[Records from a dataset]

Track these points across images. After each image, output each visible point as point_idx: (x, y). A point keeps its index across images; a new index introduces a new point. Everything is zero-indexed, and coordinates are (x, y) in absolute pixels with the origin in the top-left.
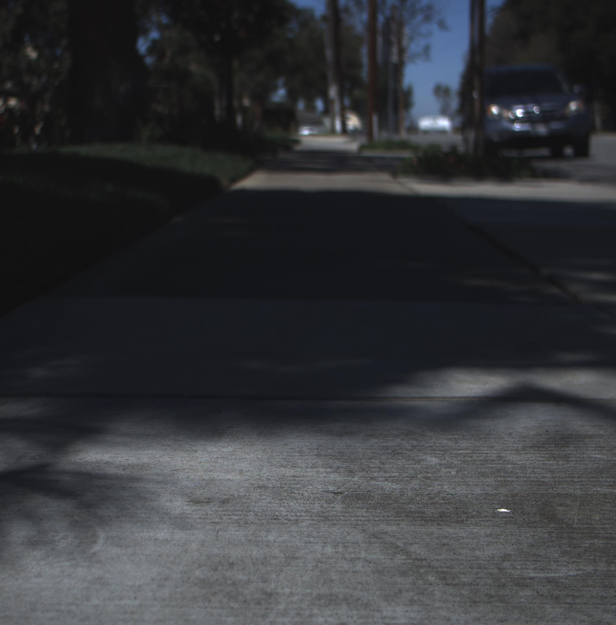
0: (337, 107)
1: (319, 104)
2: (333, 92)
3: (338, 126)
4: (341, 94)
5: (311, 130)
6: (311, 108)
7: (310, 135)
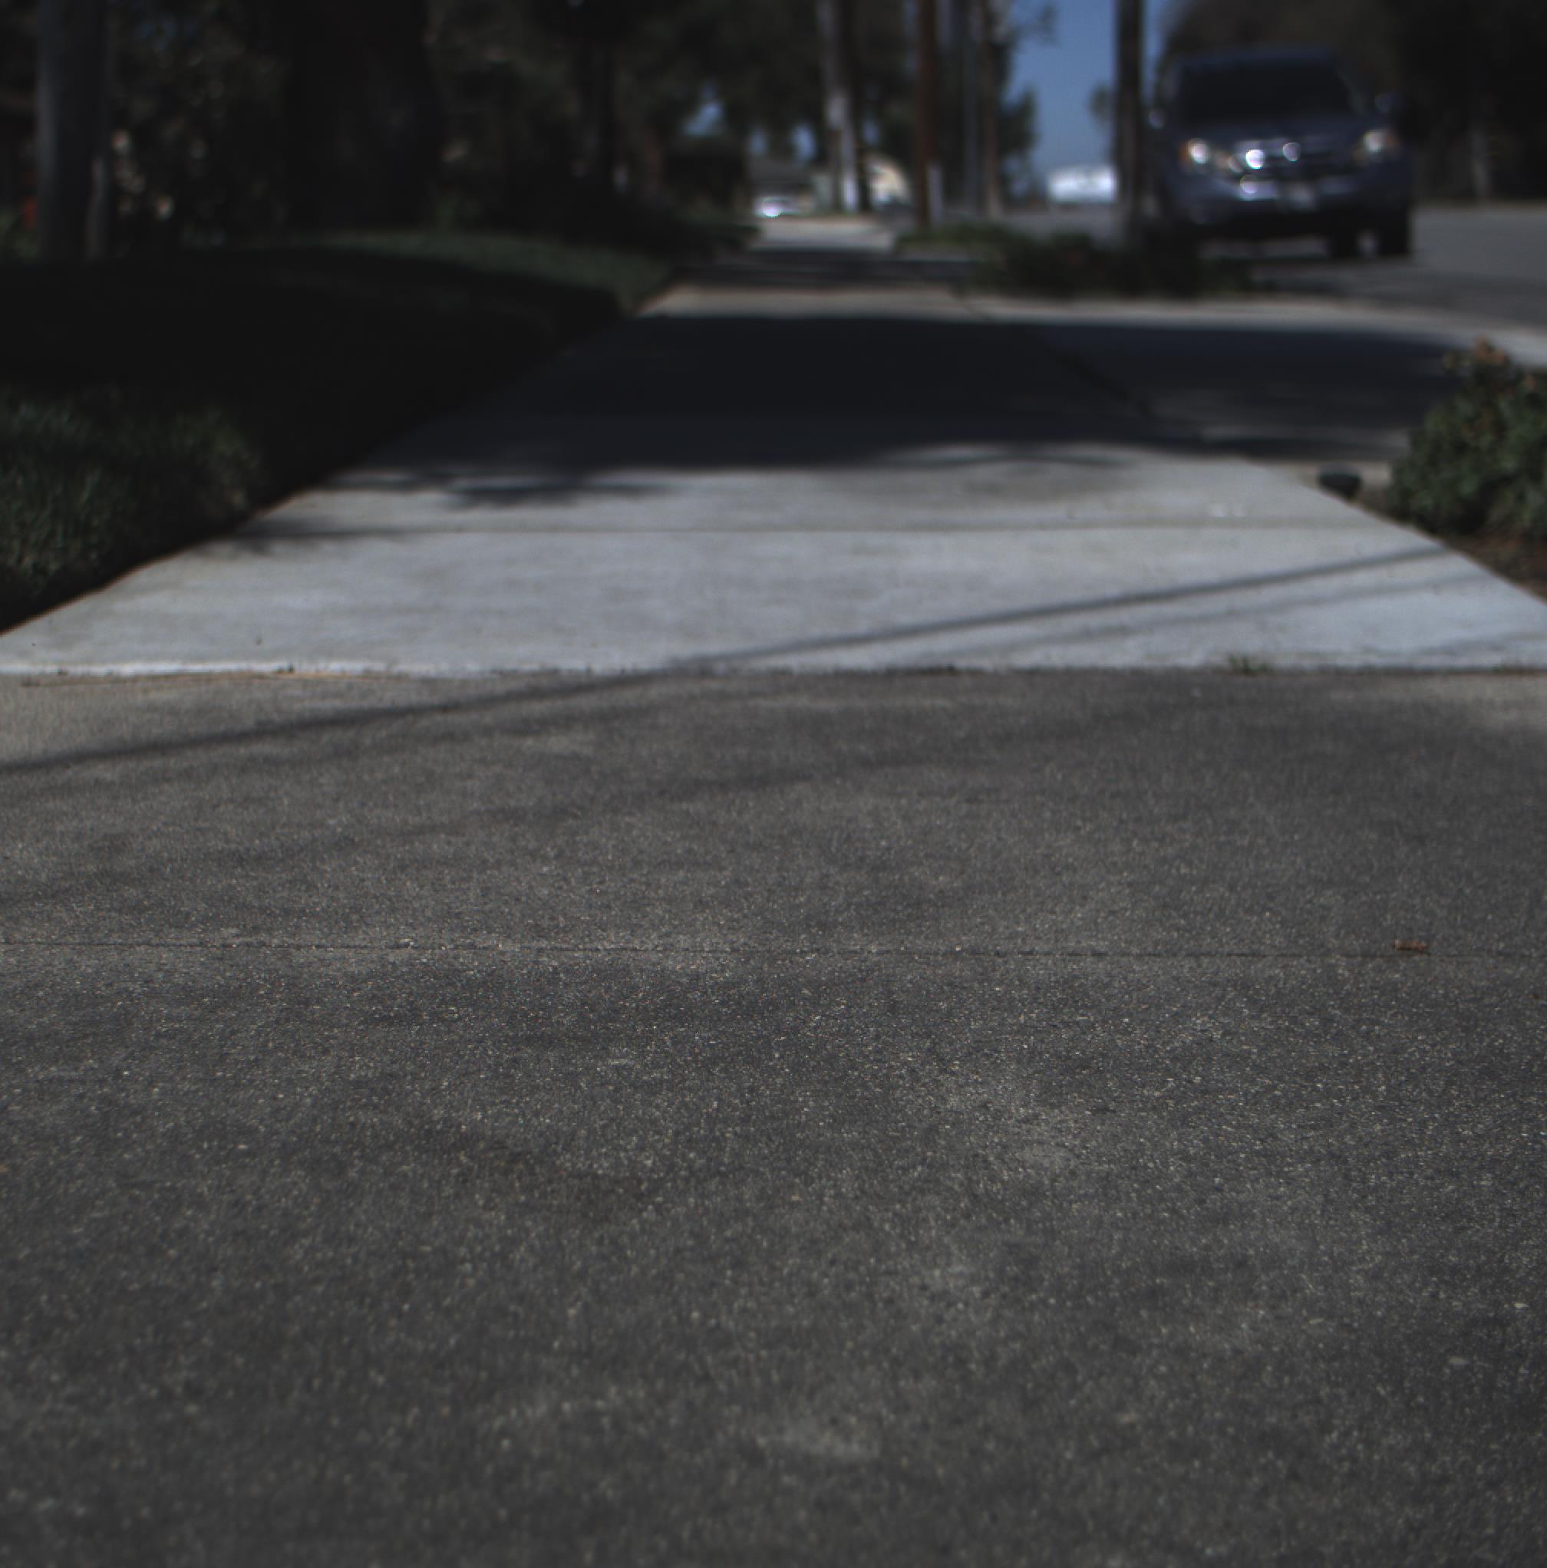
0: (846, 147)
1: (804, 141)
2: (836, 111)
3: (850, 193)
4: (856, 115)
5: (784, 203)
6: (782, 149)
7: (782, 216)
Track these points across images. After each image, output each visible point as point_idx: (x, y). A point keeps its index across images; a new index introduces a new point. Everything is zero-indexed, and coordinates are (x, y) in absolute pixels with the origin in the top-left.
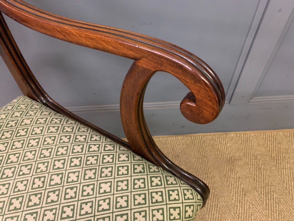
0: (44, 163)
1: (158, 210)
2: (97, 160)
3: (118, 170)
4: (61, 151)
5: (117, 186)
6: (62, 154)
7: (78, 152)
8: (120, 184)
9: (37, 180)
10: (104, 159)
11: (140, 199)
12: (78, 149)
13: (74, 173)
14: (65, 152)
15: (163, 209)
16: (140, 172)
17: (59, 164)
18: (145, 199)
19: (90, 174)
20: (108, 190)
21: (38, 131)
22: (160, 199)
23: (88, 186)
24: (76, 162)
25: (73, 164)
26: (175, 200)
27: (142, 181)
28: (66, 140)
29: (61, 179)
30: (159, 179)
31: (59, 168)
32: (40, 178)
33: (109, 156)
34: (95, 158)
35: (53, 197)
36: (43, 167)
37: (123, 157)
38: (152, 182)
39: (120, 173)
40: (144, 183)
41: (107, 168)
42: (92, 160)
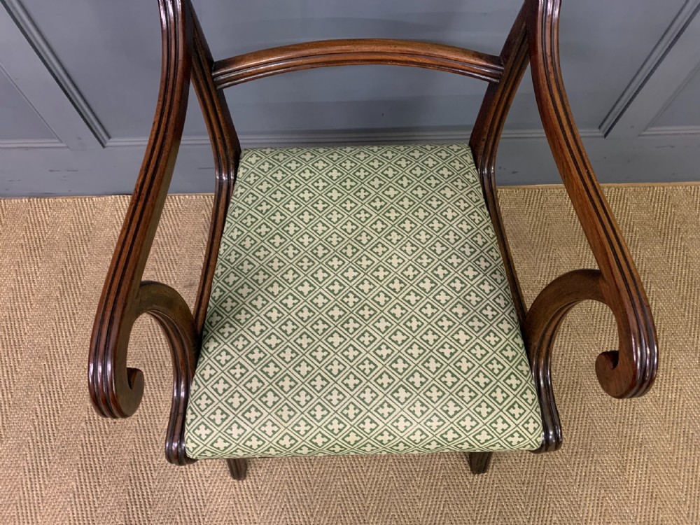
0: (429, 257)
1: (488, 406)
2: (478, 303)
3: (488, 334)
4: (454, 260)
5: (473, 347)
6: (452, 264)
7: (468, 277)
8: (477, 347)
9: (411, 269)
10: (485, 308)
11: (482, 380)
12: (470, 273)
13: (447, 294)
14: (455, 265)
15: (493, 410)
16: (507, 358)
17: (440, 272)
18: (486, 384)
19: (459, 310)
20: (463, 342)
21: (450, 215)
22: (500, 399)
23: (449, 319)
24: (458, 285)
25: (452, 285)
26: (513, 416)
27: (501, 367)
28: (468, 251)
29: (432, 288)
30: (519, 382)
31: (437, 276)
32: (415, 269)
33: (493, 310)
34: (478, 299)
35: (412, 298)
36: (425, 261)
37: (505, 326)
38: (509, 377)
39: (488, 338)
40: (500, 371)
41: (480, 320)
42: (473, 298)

▶ Problem description
Go to the line with "32: (40, 178)" in the entries above. Reproduce that line and each one after it to the end, exactly and without the pictures.

▶ Response box
32: (40, 178)
33: (109, 156)
34: (95, 158)
35: (53, 197)
36: (43, 167)
37: (123, 157)
38: (152, 182)
39: (120, 173)
40: (144, 183)
41: (107, 168)
42: (92, 160)
0: (429, 257)
1: (488, 406)
2: (478, 303)
3: (488, 334)
4: (454, 260)
5: (473, 347)
6: (452, 264)
7: (468, 277)
8: (477, 347)
9: (411, 269)
10: (485, 308)
11: (482, 380)
12: (470, 273)
13: (447, 294)
14: (455, 265)
15: (493, 410)
16: (507, 358)
17: (440, 272)
18: (486, 384)
19: (459, 310)
20: (463, 342)
21: (450, 215)
22: (500, 399)
23: (449, 319)
24: (458, 285)
25: (452, 285)
26: (513, 416)
27: (501, 367)
28: (468, 251)
29: (432, 288)
30: (519, 382)
31: (437, 276)
32: (415, 269)
33: (493, 310)
34: (478, 299)
35: (412, 298)
36: (425, 261)
37: (505, 326)
38: (509, 377)
39: (488, 338)
40: (500, 371)
41: (480, 320)
42: (473, 298)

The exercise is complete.